TASK DIRECTIONS:
Only the lines that hold the word "Türk" are wanted from this listing.

MATERIAL SUPPLIED:
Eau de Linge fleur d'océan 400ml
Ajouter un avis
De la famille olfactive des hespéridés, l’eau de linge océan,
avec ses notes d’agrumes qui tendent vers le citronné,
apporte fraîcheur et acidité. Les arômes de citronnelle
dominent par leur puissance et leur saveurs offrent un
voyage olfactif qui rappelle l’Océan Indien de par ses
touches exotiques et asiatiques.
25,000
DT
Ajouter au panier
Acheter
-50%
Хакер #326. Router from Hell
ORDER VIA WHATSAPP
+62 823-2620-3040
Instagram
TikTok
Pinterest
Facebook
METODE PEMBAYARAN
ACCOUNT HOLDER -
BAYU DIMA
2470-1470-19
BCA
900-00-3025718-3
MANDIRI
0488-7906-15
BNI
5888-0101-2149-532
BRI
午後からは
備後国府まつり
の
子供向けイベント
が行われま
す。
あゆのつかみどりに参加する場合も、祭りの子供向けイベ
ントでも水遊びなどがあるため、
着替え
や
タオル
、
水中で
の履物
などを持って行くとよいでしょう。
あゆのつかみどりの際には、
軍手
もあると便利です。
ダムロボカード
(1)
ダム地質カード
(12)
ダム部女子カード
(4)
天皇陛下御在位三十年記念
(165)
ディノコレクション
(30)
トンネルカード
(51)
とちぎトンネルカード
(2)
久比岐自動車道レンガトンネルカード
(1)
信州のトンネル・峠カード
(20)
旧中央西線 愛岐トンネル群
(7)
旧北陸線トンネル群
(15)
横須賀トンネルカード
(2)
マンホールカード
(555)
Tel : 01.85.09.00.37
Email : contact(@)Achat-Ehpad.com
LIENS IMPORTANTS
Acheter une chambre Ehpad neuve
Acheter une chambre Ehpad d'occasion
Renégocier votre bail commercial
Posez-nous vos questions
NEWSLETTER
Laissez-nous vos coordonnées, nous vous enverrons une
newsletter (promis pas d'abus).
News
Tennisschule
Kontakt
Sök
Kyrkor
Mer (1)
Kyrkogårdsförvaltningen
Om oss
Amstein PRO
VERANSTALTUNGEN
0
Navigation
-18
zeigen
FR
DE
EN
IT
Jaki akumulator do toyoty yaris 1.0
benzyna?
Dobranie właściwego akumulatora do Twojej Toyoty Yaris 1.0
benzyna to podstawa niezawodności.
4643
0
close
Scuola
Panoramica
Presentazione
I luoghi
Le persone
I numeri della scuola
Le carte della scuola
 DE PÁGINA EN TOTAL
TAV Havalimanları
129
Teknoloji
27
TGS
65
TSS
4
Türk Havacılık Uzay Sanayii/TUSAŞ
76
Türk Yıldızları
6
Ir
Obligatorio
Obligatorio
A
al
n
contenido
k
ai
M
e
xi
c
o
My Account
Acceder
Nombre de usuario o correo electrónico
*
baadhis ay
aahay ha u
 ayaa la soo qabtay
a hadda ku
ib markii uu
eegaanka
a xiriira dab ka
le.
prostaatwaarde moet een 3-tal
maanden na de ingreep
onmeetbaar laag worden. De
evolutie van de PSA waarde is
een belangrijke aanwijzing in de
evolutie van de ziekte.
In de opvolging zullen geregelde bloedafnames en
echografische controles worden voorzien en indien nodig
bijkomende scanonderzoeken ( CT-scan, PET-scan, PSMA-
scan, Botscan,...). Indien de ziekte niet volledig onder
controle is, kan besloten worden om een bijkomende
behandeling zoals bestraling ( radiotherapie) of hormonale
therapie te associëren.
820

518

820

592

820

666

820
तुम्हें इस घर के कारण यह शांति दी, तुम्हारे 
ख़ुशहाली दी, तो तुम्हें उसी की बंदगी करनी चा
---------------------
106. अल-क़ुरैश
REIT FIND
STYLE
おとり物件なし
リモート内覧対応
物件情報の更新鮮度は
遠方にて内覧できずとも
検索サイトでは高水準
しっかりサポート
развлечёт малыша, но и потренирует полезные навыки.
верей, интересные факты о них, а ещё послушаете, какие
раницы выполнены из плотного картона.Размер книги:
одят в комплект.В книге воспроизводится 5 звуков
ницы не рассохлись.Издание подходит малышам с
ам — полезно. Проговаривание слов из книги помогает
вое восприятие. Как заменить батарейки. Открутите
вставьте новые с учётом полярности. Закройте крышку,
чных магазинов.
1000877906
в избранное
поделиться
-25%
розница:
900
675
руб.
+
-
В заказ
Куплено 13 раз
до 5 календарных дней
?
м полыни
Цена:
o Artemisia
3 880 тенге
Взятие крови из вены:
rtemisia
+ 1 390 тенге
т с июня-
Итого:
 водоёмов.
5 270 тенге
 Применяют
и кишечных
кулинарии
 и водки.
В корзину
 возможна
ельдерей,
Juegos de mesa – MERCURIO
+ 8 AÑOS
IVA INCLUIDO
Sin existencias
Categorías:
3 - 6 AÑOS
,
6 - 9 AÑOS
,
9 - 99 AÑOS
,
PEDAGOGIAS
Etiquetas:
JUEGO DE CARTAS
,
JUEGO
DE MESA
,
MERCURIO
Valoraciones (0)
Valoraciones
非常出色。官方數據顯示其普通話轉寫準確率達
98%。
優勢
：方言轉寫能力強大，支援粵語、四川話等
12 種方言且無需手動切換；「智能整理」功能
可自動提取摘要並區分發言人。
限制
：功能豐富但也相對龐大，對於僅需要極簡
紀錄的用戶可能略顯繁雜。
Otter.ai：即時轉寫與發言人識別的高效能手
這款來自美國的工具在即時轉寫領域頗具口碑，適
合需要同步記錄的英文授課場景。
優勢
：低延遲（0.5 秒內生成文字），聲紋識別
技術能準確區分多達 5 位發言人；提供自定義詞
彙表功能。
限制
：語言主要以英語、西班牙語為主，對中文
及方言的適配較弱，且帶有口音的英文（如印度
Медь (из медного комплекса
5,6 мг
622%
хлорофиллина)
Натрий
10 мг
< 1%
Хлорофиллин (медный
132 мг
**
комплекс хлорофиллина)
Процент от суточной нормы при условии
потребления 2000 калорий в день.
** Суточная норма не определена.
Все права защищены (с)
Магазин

ANSWER TO THE EXERCISE:
Türk Havacılık Uzay Sanayii/TUSAŞ
Türk Yıldızları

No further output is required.